Best practices

Best Practice: NLRs vs. Fixed Cost/Price or Manually Set Budgeted Cost/ Actual Revenue work items

  1. Use a Non-Labor Resource if an item has no work effort value associated (and so should not affect a project’s expected work progress calculations), has no scheduling or dependency information that can affect the work plan, or has variable pricing over months (like materials).
  2. Use Fixed cost or fixed prices when you need to assign delivery to an individual and collaborate around it.
  3. Use Fixed Costs/ Fixed Price if a work item’s cost does not vary with duration or is not likely to be used outside of one project and therefore not needed for cross-project reporting.

Best Practice: NLRs for IT/PMO Organizations

IT/PMO organizations frequently run a spectrum of projects from large infrastructure upgrades to minor updates.
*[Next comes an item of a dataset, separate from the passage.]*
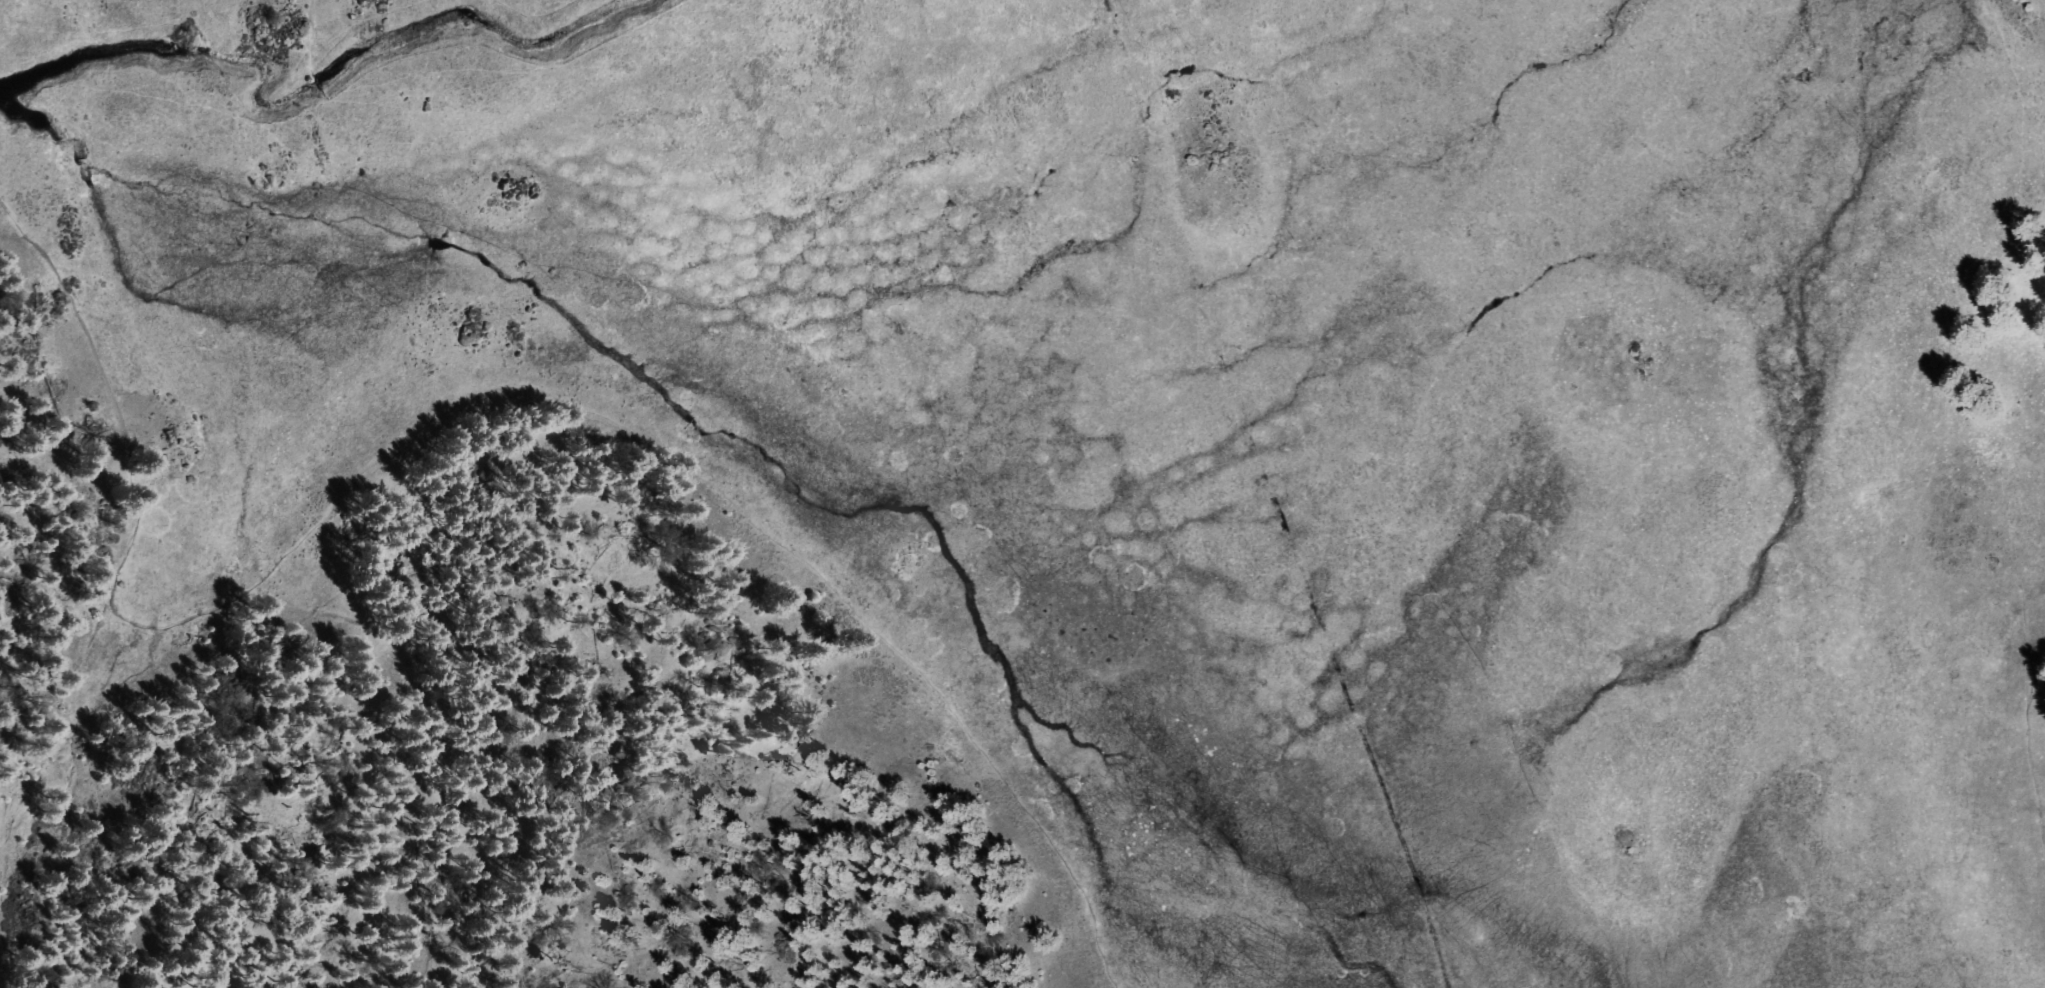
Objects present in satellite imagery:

  • If your organization run as a cross-charges other business units, you should consider using both the Cost & Revenue fields of the NLRs where the Revenue fields represent the cost to the other internal organizations.
  • Use the categories of the NLRs to track the common categories
  • Use the CAPEX/OPEX fields - this is especially important for IT product development projects where Capital Expenditure (CAPEX) may have tax credits associated and should be accurately tracked.

Best Practice: NLRs for Professional Services teams

Professional Services delivery / consulting organizations can consider the Non-Labor Resources as somewhat similar to a Product List if they are providing packaged materials (such as training materials). Additionally NLRs should be used for variably-priced items such as bandwidth, travel budget (where expenses are being reported in 3rd party systems) or even media spend for digital marketing-type projects.